Dolomiti Energia Trentino - Tezenis Verona : 69 - 70
Il T quotidiano Arena 18/04/2023 20:00
In Toscana par che si dica “Pan di fratello, pane e coltello”, ma noi a questo detto non vogliamo credere perché questi due fratelli nati in quel di Bagno a Ripoli sono più affiatati che mai, così come la loro intera famiglia. La Dolomiti Energia Trentino e la Tezenis Verona si affronteranno in una sfida che potrebbe valere una stagione intera per entrambe: la squadra trentina deve confermare quanto di buono fatto durante l'anno conquistando l'accesso ai playoff; la compagine veneta dal canto suo deve lottare con le unghie e con i denti per non ritornare nella serie cadetta. A presentarci questo duello ci hanno pensato Mattia Udom e suo fratello minore Liam, i quali però non si sono fermati al più classico del “vinca il migliore” ma hanno trasmesso tutta la loro passione per il gioco dandosi appuntamento per martedì 18 aprile ore 20:00 alla BLM Group Arena (Trento).
Prima di arrivare ad essere i giocatori che sono oggi, Mattia e Liam sono cresciuti, maturati e si portano dietro ogni esperienza fatta in tutti questi anni a partire dal giorno (Z)ERO quando tutto è cominciato.
Mattia: “Il mio giorno zero è stato senza dubbio quello in cui è arrivata la chiamata della Mens Sana, fino a quel momento non avrei mai pensato che il basket sarebbe potuto diventare il mio futuro lavoro. Quando è arrivata la chiamata da un club storico come Siena che in quel periodo stava facendo molto bene, ho capito che quella poteva essere la svolta per il mio futuro come giocatore di pallacanestro”.

(Dati mostrati)

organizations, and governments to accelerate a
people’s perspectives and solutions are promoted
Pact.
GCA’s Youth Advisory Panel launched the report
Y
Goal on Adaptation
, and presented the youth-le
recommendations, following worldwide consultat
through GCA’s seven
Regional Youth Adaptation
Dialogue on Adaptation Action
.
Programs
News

(Compito A)
Sostituisci "Mattia e Liam" con "i due fratelli Udom" nel passo dell'articolo sui fratelli Udom che va da "Prima di arrivare" a "tutto è cominciato.", e riscrivi quel passo con la modifica.
(Compito B)
Riprendi l'articolo sui fratelli Udom e proseguilo dopo l'ultima frase riportata.

(Risultato A)
Prima di arrivare ad essere i giocatori che sono oggi, i due fratelli Udom sono cresciuti, maturati e si portano dietro ogni esperienza fatta in tutti questi anni a partire dal giorno (Z)ERO quando tutto è cominciato.

(Risultato B)
Liam: “Il mio è arrivato quando sono dovuto andare via di casa per affrontare il primo vero percorso in una pallacanestro che non fosse quella giovanile. Andando a Piacenza ho iniziato a prendere questa cosa più sul serio, ho iniziato a guadagnare i primi soldi, a concentrarmi solo sul basket e da quel momento ho capito di dovermi concentrare e lavorare sodo per ottenere quello che avrei voluto”.
Per il più giovane degli Udom il trasferimento in un'altra città è stato sinonimo di grandi cambiamenti. Proprio perché andare via di casa deve essere uno sprono per responsabilizzarsi e non farsi distrarre troppo dall'ambiente esterno, dopo gli allenamenti c'era una costante con cui doversi misurare: la (P)LAYSTATION, un ottimo modo per scaricare la tensione e passare il tempo quando si vive da soli per la prima volta.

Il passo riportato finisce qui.